Self-Control in Motivation to Confront Prejudice: Examining the Mechanisms of Ego-Depletion
Bettina J. Casad and Gualtiero Piccinini
We are interested in the cognitive and physiological mechanisms underlying individuals’ decisions to confront or ignore personal encounters with prejudice. Many members of stigmatized groups (e.g., women, racial minorities) value speaking out against bias but are also aware of the negative social consequences for claiming sexist or racist treatment. These situations create psychological conflict for the individual to weigh the costs and benefits of confronting prejudice in intergroup contexts.
Our goal is to test the plausibility of two theoretical models of self-regulation, ego-depletion and a motivated process model, and offer an extension of the process model. We also take a novel approach by examining motivation to confront prejudice through the lens of self-regulation.
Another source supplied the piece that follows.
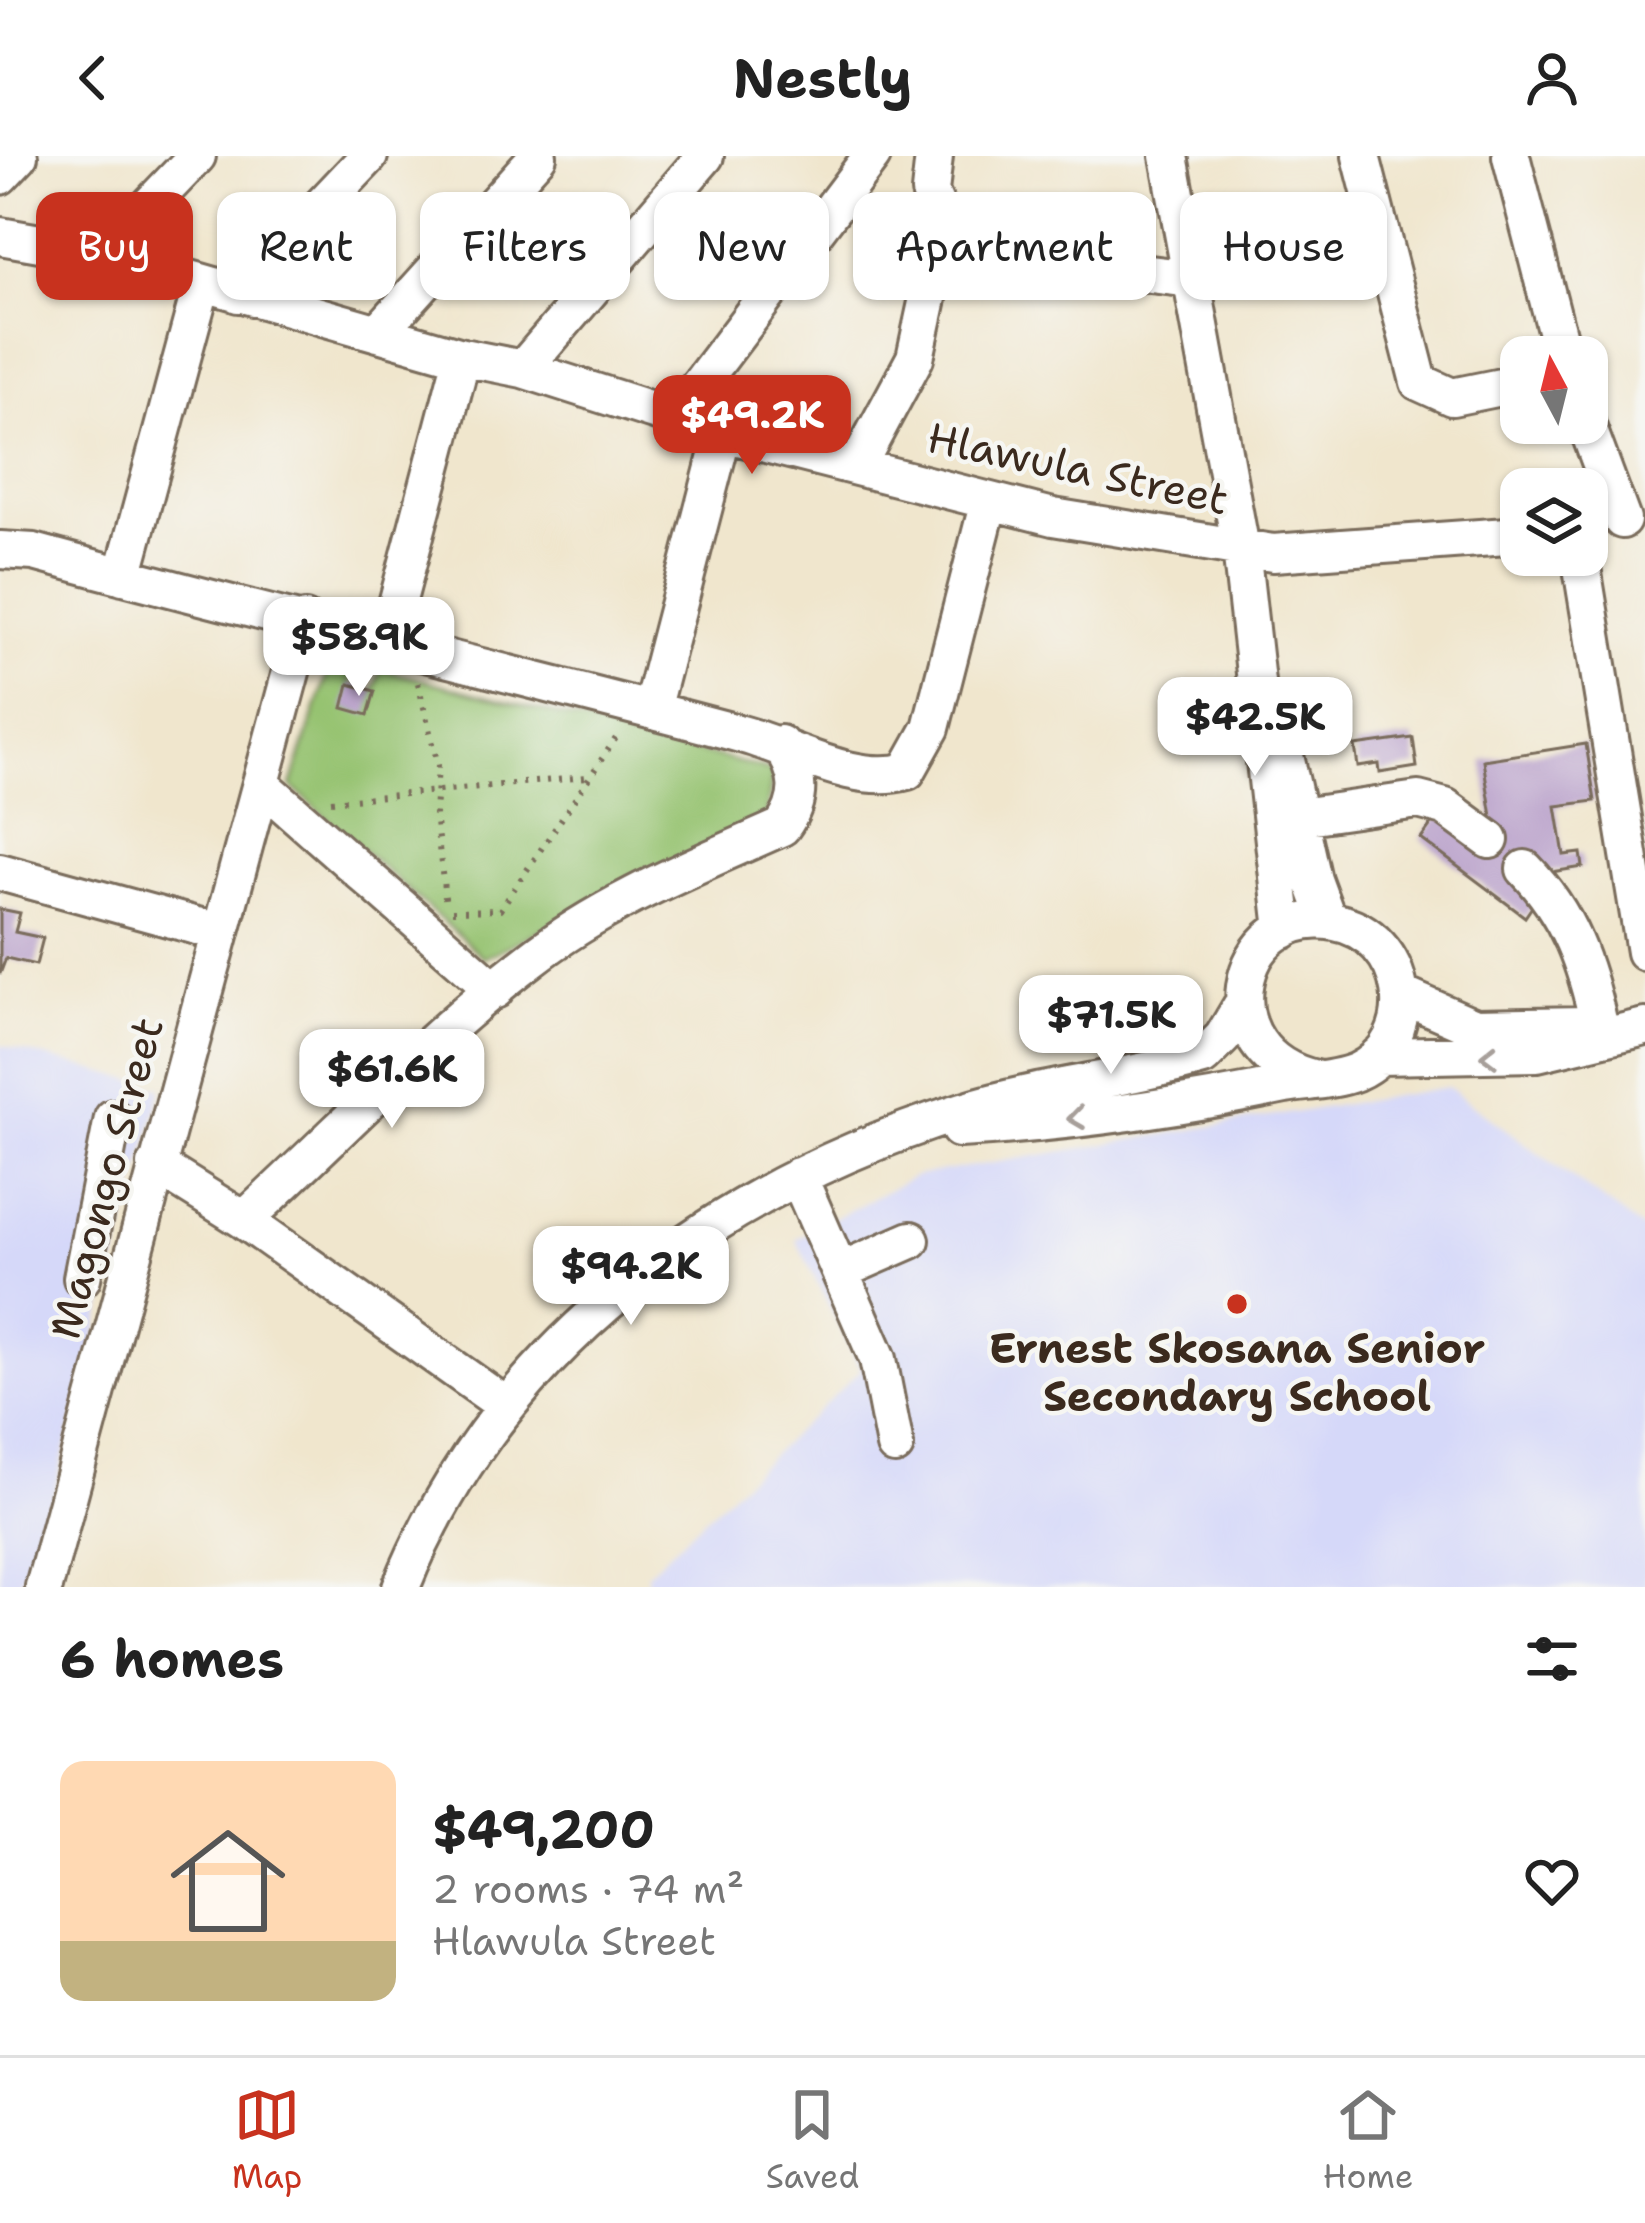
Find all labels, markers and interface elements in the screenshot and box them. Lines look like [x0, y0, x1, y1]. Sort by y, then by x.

That is, most research examines motivations to control prejudice among majority group members, but we investigate motivations to confront prejudice among minority group members.
Self-regulation is dependent on limited resources that can be diminished due to cognitive load, known as ego-depletion. Research shows that participants who have undergone ego-depletion prior to taking implicit measures have deficits in regulating prejudice, struggling to ignore automatic responses. Since many studies of ego-depletion use indirect behavioral measures, it cannot be completely inferred that a depletion of cognitive resources is causing impaired self-regulation.
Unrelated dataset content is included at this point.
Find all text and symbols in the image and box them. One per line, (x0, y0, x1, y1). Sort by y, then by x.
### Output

An alternative to the ego-depletion theory is the process model. This model proposes that ego-depletion is not the result of exhaustion of cognitive resources, but rather due to shifts in motivation. The process model states that after self-regulating, which is an act of inhibiting automatic responses, an individual is then motivated to avoid inhibition and move toward more rewarding behavior. Simultaneously, attention is shifted away from potential signals to elicit control to signals of satisfaction and pleasure. These two shifts in motivation act to weaken self-regulation between the original self-control task and subsequent tasks.
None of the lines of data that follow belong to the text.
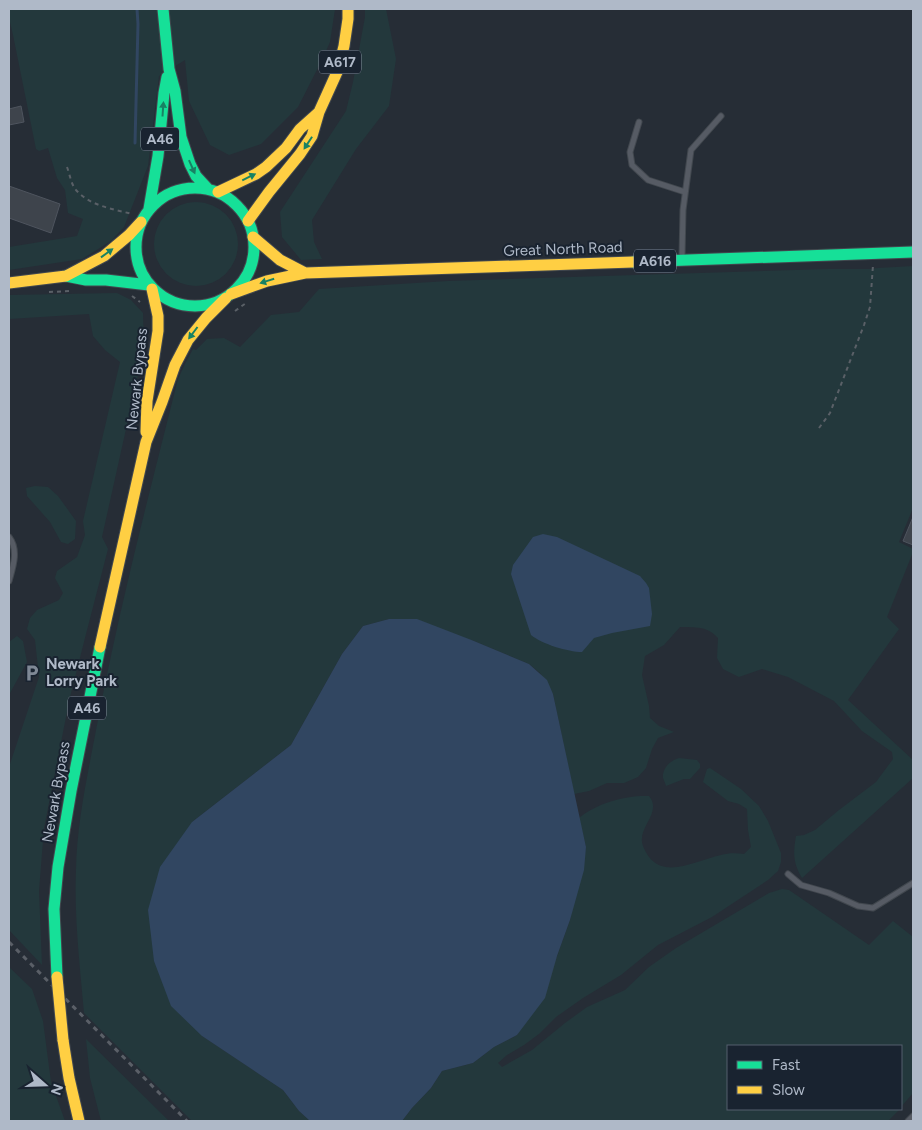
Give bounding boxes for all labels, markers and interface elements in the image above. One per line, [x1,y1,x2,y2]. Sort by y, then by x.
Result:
road number: A617 [319,51,361,74]
one-way arrow [160,100,168,116]
road number: A46 [141,128,179,150]
one-way arrow [303,136,312,149]
one-way arrow [188,160,196,174]
one-way arrow [242,173,256,181]
street label: Great North Road [503,238,623,260]
one-way arrow [100,248,114,258]
road number: A616 [634,250,676,272]
one-way arrow [260,278,275,286]
one-way arrow [188,326,198,340]
street label: Newark Bypass [123,327,151,431]
place label: Newark Lorry Park [46,655,117,690]
parking icon: Newark Lorry Park [22,663,42,683]
road number: A46 [68,696,106,720]
street label: Newark Bypass [38,740,74,844]
legend [727,1045,902,1110]
text: Fast [772,1056,801,1074]
north arrow [20,1060,70,1110]
text: N [47,1081,67,1097]
text: Slow [772,1081,805,1099]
We agree with a process model approach; however, we propose two important additional steps towards a mechanistic understanding of self-control: control signal strength and characteristics of neural systems. The proposed study will test a multiple mediation model to test motivation, attention, control strength, and impulse strength as mediators of self-control in confronting sexism. The traditional sequential task paradigm to test for ego-depletion after self-control will be used. The manipulations include a 2 (threat, no threat) X 2 (motivation: harmony, true self) X 2 (attention: control cues, no cues) between subjects design. We will measure each variable in the study using self-report and neural or physiological measures. In a virtual get-to-know you paradigm a female will be paired with a virtual male partner who either makes a sexist or neutral comment about them becoming friends. Before the interaction participants will be primed with a harmony or self-expression motivation and will be given control instructions or no control instructions.
Through triagulating measures we will be able to test the mediators of the participants’ responses to confront or ignore prejudice, thus further contributing to the process model by advancing our understanding of the multiple mechanisms involved in self-regulation.